ACLU Demands Update on Status of NSA Surveillance Program As Re-Authorization Deadline Passes
FOR IMMEDIATE RELEASE
WASHINGTON – Following a crucial deadline for the National Security Agency’s domestic surveillance program, the American Civil Liberties Union today called on the administration to explain the status of the operation and urged Congress to fully investigate violations of the law.
“Attorney General Gonzales needs to tell Congress and the public whether the Foreign Intelligence Surveillance Court has renewed orders authorizing NSA spying, and precisely what those orders authorize,” said Caroline Fredrickson, Director of the ACLU Washington Legislative Office. “We urge the Senate Judiciary Committee to demand the truth from Gonzales when he appears before that panel next Tuesday. Congress should insist that he release this information so Americans can know whether or not their phone conversations are private.”
On January 17, 2007, the Justice Department announced that it had obtained approval from the Foreign Intelligence Surveillance Court, in orders issued January 10, for the NSA’s wiretapping program. While it remains unclear whether this order was a programmatic, or wholesale approval, under the Foreign Intelligence Surveillance Act, such orders are subject to review, or re-authorization, every 90 days. The orders were scheduled to expire on April 10, 2007.
The FISC has not released its January 10 orders despite a direct request from the Chairman and Ranking Member of the Senate Judiciary Committee. The Justice Department has also refused to confirm whether the orders generally authorize the program as opposed to authorizing surveillance of individual persons based on probable cause. The ACLU said that generalized program warrants are unconstitutional and violate FISA.
The status of the FISA court orders is also at issue in the ACLU’s legal challenge to the NSA spying program, which is currently pending before the Sixth Circuit Court of Appeals. A district court in Michigan declared the program unconstitutional in August 2006, and the government appealed that ruling.

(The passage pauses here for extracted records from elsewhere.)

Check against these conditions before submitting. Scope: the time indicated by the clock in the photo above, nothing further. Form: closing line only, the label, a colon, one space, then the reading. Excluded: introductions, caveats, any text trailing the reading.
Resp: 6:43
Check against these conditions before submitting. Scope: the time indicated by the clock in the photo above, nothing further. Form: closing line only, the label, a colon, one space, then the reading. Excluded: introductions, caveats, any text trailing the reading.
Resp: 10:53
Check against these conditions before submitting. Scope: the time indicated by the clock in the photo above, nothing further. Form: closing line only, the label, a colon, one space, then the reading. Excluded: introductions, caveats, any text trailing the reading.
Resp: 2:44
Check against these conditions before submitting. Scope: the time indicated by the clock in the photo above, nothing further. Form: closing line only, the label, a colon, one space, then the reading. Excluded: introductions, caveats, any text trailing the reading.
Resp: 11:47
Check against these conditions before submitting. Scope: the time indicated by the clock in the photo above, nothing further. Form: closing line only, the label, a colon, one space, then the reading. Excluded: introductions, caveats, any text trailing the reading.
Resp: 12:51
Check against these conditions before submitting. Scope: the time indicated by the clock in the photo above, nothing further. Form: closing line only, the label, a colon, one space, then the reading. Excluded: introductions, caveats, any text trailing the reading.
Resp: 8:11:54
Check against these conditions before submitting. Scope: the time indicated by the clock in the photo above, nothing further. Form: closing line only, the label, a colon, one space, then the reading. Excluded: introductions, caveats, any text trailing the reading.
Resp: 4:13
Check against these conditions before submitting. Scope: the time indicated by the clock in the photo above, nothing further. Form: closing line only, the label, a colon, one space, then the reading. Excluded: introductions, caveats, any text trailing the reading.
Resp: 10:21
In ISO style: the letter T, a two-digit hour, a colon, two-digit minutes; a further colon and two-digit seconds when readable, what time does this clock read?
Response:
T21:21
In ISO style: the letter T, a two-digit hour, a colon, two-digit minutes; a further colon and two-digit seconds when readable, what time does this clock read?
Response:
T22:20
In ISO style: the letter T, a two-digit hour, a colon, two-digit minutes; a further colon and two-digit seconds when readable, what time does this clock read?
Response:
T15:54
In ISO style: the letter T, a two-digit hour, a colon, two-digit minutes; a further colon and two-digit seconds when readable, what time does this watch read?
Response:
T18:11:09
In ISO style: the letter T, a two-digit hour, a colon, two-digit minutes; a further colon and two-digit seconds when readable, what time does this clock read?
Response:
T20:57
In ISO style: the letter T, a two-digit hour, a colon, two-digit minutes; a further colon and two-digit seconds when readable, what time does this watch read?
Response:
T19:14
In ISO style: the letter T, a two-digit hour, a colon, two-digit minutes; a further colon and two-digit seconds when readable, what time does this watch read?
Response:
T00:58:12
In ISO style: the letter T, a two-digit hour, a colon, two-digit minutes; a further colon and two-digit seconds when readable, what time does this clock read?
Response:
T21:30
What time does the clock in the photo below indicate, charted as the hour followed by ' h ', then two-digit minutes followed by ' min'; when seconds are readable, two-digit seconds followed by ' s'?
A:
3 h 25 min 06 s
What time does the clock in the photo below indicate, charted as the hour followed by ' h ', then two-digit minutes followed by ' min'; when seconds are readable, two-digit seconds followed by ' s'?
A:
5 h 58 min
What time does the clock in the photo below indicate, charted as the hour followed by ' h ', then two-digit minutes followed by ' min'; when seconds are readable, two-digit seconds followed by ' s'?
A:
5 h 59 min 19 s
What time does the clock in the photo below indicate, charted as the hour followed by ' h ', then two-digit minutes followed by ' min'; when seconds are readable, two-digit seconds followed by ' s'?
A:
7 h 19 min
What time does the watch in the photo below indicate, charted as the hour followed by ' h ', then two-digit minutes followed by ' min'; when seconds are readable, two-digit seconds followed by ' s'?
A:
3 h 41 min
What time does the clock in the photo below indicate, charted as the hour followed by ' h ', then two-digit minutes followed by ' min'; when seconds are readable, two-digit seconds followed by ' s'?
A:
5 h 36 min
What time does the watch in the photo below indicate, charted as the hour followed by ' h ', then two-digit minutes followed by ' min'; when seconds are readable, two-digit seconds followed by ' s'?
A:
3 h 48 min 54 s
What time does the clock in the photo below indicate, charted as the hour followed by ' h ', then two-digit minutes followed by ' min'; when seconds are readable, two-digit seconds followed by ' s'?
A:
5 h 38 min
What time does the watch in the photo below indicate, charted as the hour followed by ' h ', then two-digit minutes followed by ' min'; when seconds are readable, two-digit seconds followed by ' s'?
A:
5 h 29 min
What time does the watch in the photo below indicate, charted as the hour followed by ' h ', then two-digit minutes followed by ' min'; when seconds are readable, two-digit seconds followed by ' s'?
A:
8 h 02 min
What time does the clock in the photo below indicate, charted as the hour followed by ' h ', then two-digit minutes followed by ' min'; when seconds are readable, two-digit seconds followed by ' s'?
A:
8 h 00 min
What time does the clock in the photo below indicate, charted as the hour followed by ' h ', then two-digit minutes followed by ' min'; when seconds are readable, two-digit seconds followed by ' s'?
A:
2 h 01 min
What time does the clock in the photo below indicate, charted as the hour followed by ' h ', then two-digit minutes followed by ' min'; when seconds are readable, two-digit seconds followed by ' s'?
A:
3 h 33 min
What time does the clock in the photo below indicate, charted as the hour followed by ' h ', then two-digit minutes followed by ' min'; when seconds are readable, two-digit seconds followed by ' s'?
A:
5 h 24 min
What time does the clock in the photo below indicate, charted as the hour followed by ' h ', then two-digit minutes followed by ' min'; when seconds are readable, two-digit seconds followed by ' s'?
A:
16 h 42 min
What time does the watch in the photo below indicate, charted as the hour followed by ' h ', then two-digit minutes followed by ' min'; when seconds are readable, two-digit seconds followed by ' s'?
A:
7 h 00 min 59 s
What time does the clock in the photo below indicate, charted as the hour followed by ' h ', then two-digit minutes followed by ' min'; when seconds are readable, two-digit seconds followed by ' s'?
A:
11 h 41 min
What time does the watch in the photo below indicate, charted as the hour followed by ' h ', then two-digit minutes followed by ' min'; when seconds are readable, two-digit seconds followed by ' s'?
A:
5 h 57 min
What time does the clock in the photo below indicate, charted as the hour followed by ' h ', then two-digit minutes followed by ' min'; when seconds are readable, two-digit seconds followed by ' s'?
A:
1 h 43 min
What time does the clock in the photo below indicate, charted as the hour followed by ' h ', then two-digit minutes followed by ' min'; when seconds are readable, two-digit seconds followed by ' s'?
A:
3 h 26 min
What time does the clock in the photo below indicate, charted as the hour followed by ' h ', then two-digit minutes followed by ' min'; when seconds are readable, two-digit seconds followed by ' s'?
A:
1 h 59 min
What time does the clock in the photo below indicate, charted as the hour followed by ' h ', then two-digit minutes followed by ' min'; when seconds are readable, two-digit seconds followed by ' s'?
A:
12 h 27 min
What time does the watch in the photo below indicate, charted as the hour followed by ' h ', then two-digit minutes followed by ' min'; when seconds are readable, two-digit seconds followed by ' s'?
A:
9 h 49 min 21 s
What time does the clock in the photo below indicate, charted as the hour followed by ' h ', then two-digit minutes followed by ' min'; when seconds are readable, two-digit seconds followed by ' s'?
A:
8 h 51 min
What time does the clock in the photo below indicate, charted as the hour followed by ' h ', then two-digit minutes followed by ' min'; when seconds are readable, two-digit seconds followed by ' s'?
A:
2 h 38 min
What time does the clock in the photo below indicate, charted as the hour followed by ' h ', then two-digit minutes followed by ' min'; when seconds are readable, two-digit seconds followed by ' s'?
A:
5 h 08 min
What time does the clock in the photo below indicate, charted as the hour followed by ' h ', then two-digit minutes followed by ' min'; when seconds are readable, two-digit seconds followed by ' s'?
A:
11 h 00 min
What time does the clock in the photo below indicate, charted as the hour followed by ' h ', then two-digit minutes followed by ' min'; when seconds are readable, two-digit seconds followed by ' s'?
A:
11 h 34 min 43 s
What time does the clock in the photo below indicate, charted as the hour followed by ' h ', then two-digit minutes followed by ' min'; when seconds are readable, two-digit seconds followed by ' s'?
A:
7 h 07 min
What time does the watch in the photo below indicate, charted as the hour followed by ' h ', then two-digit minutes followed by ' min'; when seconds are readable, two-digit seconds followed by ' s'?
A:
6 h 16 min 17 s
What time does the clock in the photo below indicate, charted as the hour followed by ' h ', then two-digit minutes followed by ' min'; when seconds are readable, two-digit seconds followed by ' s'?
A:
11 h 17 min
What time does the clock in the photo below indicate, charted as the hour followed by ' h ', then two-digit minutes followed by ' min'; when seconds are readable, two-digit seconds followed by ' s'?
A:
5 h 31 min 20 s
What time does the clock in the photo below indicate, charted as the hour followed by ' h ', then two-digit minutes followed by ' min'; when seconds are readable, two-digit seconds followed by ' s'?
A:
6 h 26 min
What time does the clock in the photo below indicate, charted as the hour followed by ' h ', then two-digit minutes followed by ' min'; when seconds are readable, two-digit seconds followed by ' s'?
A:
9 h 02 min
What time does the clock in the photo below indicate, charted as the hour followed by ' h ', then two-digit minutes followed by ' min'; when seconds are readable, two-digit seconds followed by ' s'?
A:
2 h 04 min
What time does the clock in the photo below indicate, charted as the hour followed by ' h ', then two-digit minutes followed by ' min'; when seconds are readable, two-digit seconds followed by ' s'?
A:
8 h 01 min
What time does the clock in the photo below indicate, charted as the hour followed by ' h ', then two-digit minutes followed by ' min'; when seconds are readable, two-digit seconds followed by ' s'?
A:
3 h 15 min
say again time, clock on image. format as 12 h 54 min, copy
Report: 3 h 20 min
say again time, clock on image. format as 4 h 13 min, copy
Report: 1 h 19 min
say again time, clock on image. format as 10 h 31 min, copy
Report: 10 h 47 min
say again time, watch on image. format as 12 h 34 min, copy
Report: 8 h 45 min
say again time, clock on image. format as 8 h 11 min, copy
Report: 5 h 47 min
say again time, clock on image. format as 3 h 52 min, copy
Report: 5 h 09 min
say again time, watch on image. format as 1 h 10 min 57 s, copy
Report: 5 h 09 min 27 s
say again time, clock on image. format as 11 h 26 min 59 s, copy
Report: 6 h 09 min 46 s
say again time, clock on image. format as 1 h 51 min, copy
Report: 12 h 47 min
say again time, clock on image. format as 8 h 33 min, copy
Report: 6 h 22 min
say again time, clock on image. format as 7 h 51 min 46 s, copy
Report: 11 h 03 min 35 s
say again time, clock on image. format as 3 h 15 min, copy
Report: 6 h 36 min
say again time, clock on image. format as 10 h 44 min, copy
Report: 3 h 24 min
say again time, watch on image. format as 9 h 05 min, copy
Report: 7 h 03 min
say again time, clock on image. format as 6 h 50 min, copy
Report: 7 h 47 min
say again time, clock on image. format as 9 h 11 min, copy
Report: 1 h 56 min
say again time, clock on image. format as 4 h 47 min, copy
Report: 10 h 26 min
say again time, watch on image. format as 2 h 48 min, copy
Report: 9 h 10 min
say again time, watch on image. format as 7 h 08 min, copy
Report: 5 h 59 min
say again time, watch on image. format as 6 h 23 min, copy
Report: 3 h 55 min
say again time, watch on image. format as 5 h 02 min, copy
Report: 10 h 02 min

ACLU attorneys today are filing papers with the Sixth Circuit to seek the unsealing of classified submissions by the government in the case last week. Because the submissions coincide with the expiration of the January FISA orders, the ACLU assumes the filings pertain to the status of those orders. The government has previously relied on the new FISA orders to urge the court to dismiss the case.
“If the factual basis for the government’s argument for dismissal has now changed, the government has an obligation to make any relevant new facts and arguments available to the plaintiffs and the public,” said Ann Beeson, ACLU Associate Legal Director.
Because the president is still claiming the “inherent authority” to engage in warrantless eavesdropping, the ACLU said, there is an urgent need for the court to rule so that the President cannot continue to violate the law.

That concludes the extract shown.